--- START ---
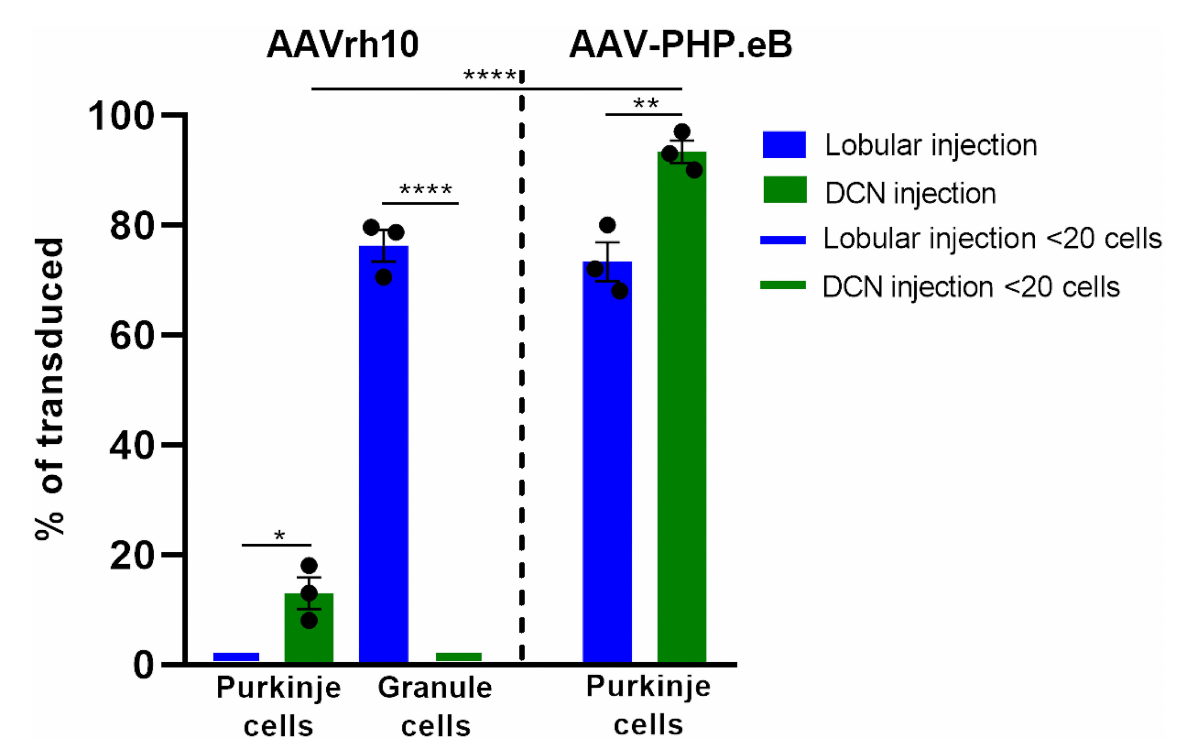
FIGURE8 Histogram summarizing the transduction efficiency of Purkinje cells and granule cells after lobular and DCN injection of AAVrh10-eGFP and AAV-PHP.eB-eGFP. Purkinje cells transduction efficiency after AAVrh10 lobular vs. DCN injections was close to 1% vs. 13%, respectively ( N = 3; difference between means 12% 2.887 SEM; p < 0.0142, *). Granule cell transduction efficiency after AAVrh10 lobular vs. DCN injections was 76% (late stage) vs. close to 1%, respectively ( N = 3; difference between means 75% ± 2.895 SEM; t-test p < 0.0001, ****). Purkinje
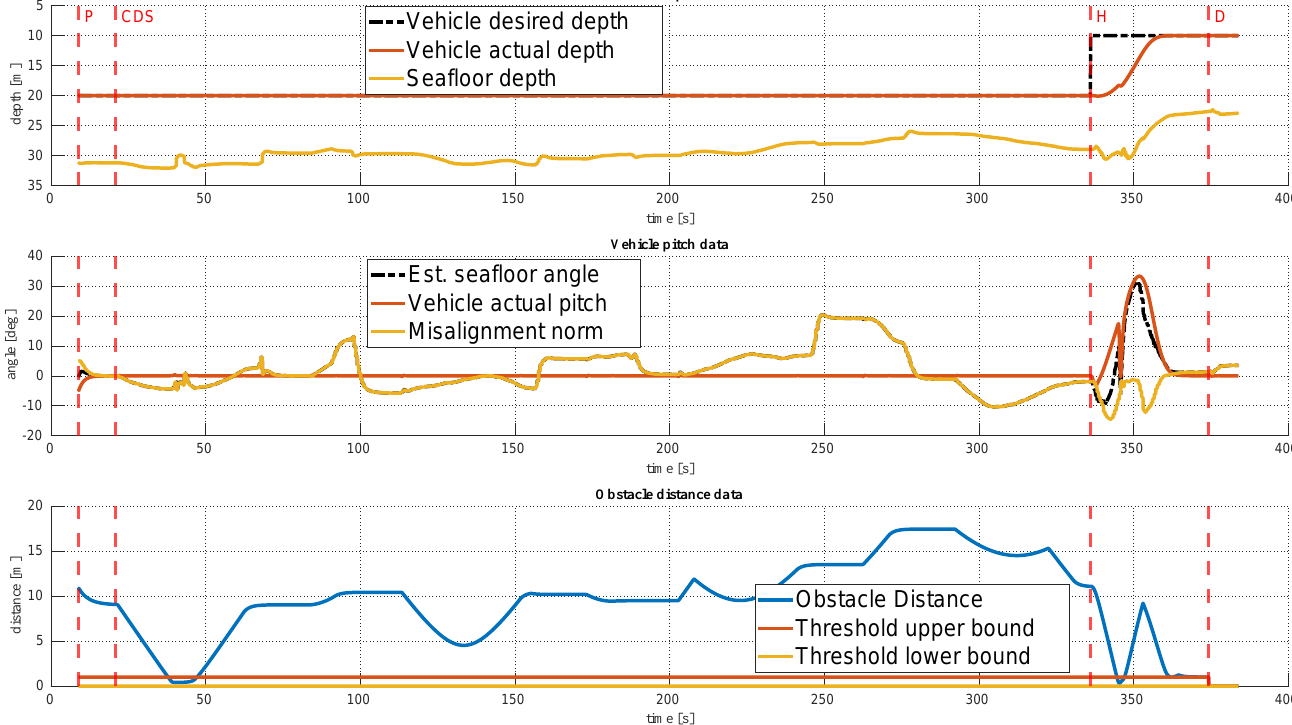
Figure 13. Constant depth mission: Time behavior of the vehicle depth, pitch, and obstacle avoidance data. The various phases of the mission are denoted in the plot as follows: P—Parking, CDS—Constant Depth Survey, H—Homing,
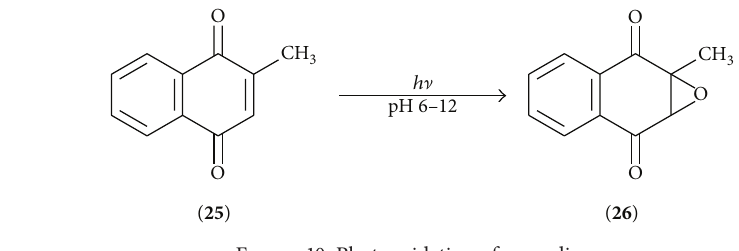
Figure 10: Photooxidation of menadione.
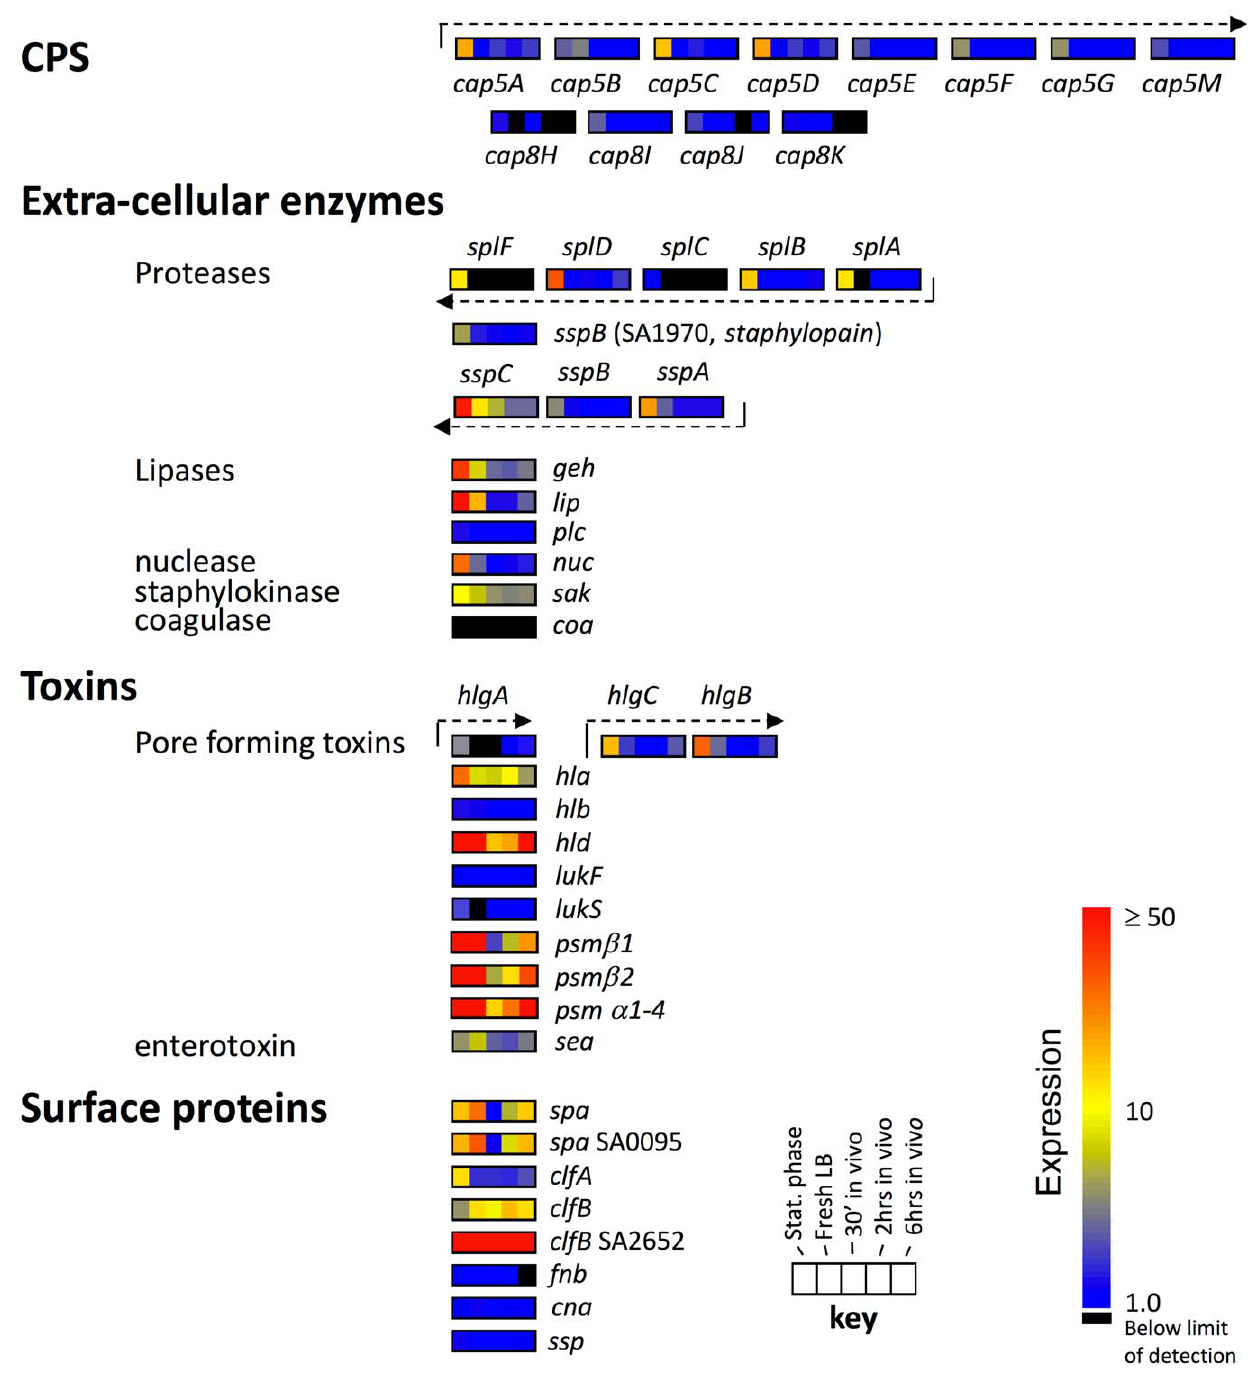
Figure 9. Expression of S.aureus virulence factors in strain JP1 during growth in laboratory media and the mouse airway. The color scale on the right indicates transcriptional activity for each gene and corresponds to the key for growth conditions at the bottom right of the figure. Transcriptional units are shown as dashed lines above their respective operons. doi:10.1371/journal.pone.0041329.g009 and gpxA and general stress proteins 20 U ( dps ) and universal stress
--- END ---
--- START ---
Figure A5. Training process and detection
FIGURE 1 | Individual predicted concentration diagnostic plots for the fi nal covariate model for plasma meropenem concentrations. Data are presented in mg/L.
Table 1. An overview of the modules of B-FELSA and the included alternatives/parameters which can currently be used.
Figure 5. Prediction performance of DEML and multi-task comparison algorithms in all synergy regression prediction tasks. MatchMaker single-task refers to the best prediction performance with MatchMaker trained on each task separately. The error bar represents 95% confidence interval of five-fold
--- END ---
**EXERCISE GOAL**
Although pictures appear among the records above, none are to be output; print exactly the lines from the line containing "FIGURE8 Histogram summarizing" through the line containing "Figure 9. Expression".

**ANSWER TO THIS PROBLEM**
FIGURE8 Histogram summarizing the transduction efficiency of Purkinje cells and granule cells after lobular and DCN injection of AAVrh10-eGFP and AAV-PHP.eB-eGFP. Purkinje cells transduction efficiency after AAVrh10 lobular vs. DCN injections was close to 1% vs. 13%, respectively ( N = 3; difference between means 12% 2.887 SEM; p < 0.0142, *). Granule cell transduction efficiency after AAVrh10 lobular vs. DCN injections was 76% (late stage) vs. close to 1%, respectively ( N = 3; difference between means 75% ± 2.895 SEM; t-test p < 0.0001, ****). Purkinje
Figure 13. Constant depth mission: Time behavior of the vehicle depth, pitch, and obstacle avoidance data. The various phases of the mission are denoted in the plot as follows: P—Parking, CDS—Constant Depth Survey, H—Homing,
Figure 10: Photooxidation of menadione.
Figure 9. Expression of S.aureus virulence factors in strain JP1 during growth in laboratory media and the mouse airway. The color scale on the right indicates transcriptional activity for each gene and corresponds to the key for growth conditions at the bottom right of the figure. Transcriptional units are shown as dashed lines above their respective operons. doi:10.1371/journal.pone.0041329.g009 and gpxA and general stress proteins 20 U ( dps ) and universal stress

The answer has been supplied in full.